Las causas de este fenómeno
La causa principal del agotamiento o sobreentrenamiento es que el cuerpo necesita tiempo para adaptarse a mayores demandas físicas, especialmente si no está acostumbrado. Esto suele ocurrir por plazos inminentes, como una boda o evento, o por factores emocionales como baja autoestima o trastornos alimentarios.
Señales de advertencia clave
Reconocer las señales de agotamiento por ejercicio te ayuda a proteger tu rendimiento. Algunos signos físicos y emocionales incluyen:
- Disminución del rendimiento: No puedes mantener distancias o velocidades previas.
- Pérdida de coordinación: Tus movimientos se vuelven torpes, especialmente en máquinas rápidas.
- Recuperación prolongada: Las lesiones tardan más de lo normal en sanar.
- Frecuencia cardíaca matutina elevada: Un pulso en reposo más alto de lo habitual.
- Dolor de cabeza frecuente: Cefaleas recurrentes.
- Pérdida de apetito: Falta de hambre persistente.
- Dolor muscular crónico: Molestias que no desaparecen, no el DOMS normal post-entrenamiento.
- Reducción de la autoestima: Expectativas irreales llevan a frustración y dudas.

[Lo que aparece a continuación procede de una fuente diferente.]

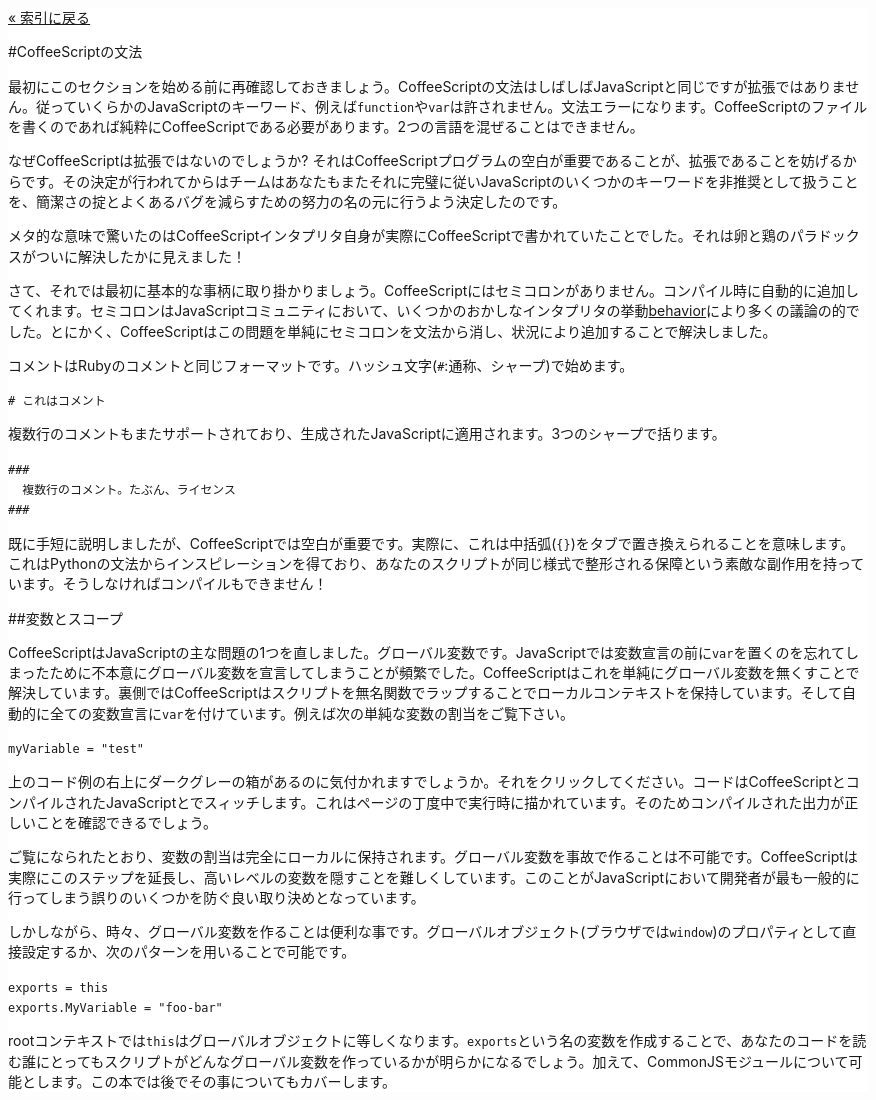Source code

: <div class="back"><a href="index.html">&laquo; 索引に戻る</a></div>

#CoffeeScriptの文法

最初にこのセクションを始める前に再確認しておきましょう。CoffeeScriptの文法はしばしばJavaScriptと同じですが拡張ではありません。従っていくらかのJavaScriptのキーワード、例えば`function`や`var`は許されません。文法エラーになります。CoffeeScriptのファイルを書くのであれば純粋にCoffeeScriptである必要があります。2つの言語を混ぜることはできません。

なぜCoffeeScriptは拡張ではないのでしょうか? それはCoffeeScriptプログラムの空白が重要であることが、拡張であることを妨げるからです。その決定が行われてからはチームはあなたもまたそれに完璧に従いJavaScriptのいくつかのキーワードを非推奨として扱うことを、簡潔さの掟とよくあるバグを減らすための努力の名の元に行うよう決定したのです。

メタ的な意味で驚いたのはCoffeeScriptインタプリタ自身が実際にCoffeeScriptで書かれていたことでした。それは卵と鶏のパラドックスがついに解決したかに見えました！

さて、それでは最初に基本的な事柄に取り掛かりましょう。CoffeeScriptにはセミコロンがありません。コンパイル時に自動的に追加してくれます。セミコロンはJavaScriptコミュニティにおいて、いくつかのおかしなインタプリタの挙動[behavior](http://bonsaiden.github.com/JavaScript-Garden/#core.semicolon)により多くの議論の的でした。とにかく、CoffeeScriptはこの問題を単純にセミコロンを文法から消し、状況により追加することで解決しました。

コメントはRubyのコメントと同じフォーマットです。ハッシュ文字(`#`:通称、シャープ)で始めます。

    # これはコメント
    
複数行のコメントもまたサポートされており、生成されたJavaScriptに適用されます。3つのシャープで括ります。


<span class="csscript"></span>

    ###
      複数行のコメント。たぶん、ライセンス
    ###

既に手短に説明しましたが、CoffeeScriptでは空白が重要です。実際に、これは中括弧(`{}`)をタブで置き換えられることを意味します。これはPythonの文法からインスピレーションを得ており、あなたのスクリプトが同じ様式で整形される保障という素敵な副作用を持っています。そうしなければコンパイルもできません！


##変数とスコープ

CoffeeScriptはJavaScriptの主な問題の1つを直しました。グローバル変数です。JavaScriptでは変数宣言の前に`var`を置くのを忘れてしまったために不本意にグローバル変数を宣言してしまうことが頻繁でした。CoffeeScriptはこれを単純にグローバル変数を無くすことで解決しています。裏側ではCoffeeScriptはスクリプトを無名関数でラップすることでローカルコンテキストを保持しています。そして自動的に全ての変数宣言に`var`を付けています。例えば次の単純な変数の割当をご覧下さい。

<span class="csscript"></span>

    myVariable = "test"

上のコード例の右上にダークグレーの箱があるのに気付かれますでしょうか。それをクリックしてください。コードはCoffeeScriptとコンパイルされたJavaScriptとでスィッチします。これはページの丁度中で実行時に描かれています。そのためコンパイルされた出力が正しいことを確認できるでしょう。

ご覧になられたとおり、変数の割当は完全にローカルに保持されます。グローバル変数を事故で作ることは不可能です。CoffeeScriptは実際にこのステップを延長し、高いレベルの変数を隠すことを難しくしています。このことがJavaScriptにおいて開発者が最も一般的に行ってしまう誤りのいくつかを防ぐ良い取り決めとなっています。

しかしながら、時々、グローバル変数を作ることは便利な事です。グローバルオブジェクト(ブラウザでは`window`)のプロパティとして直接設定するか、次のパターンを用いることで可能です。

<span class="csscript"></span>

    exports = this
    exports.MyVariable = "foo-bar"
    
rootコンテキストでは`this`はグローバルオブジェクトに等しくなります。`exports`という名の変数を作成することで、あなたのコードを読む誰にとってもスクリプトがどんなグローバル変数を作っているかが明らかになるでしょう。加えて、CommonJSモジュールについて可能とします。この本では後でその事についてもカバーします。
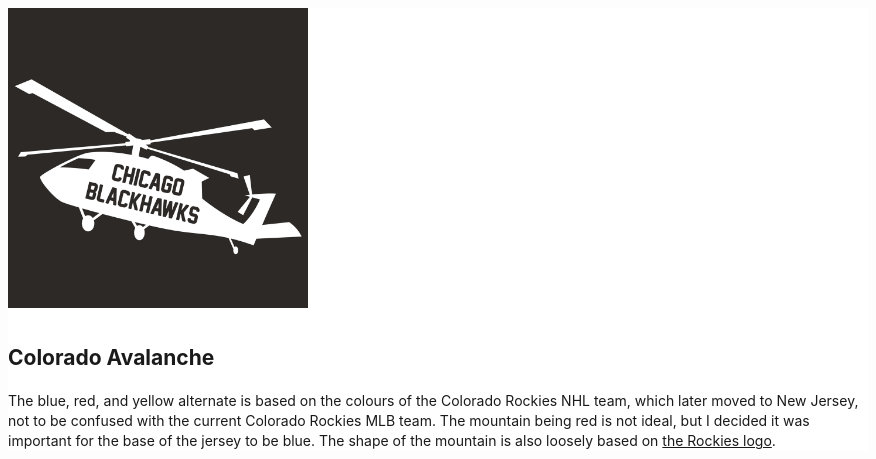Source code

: <img src="img/nhl-maple-leafs/chi2-alt.svg" style="width: 300px; height: 300px" />

## Colorado Avalanche

The blue, red, and yellow alternate is based on the colours of the Colorado Rockies NHL team, which later moved to New Jersey, not to be confused with the current Colorado Rockies MLB team.
The mountain being red is not ideal, but I decided it was important for the base of the jersey to be blue.
The shape of the mountain is also loosely based on [the Rockies logo](http://www.sportslogos.net/logos/view/233/Colorado_Rockies/1977/Primary_Logo).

Soluciones prácticas y efectivas
La clave es la moderación: espera la adaptación de tu cuerpo y aumenta intensidad o duración gradualmente. Recuerda que es relativa a tu condición y objetivos; evita compararte. Otras recomendaciones:
- No te excedas: Empieza con 20 minutos e incrementa poco a poco.
- Entrena en casa: Elimina excusas y comparaciones sociales.
- Conoce las señales: Atención a pérdida de apetito, estancamiento, lesiones recurrentes.
- Varía la rutina: Ajustes menores cada 4 semanas; cambio total cada 8-12 semanas. Alterna 2-3 entrenamientos semanales.
- Innovación periódica: Prueba algo nuevo cada pocos meses, como caminar o escalada.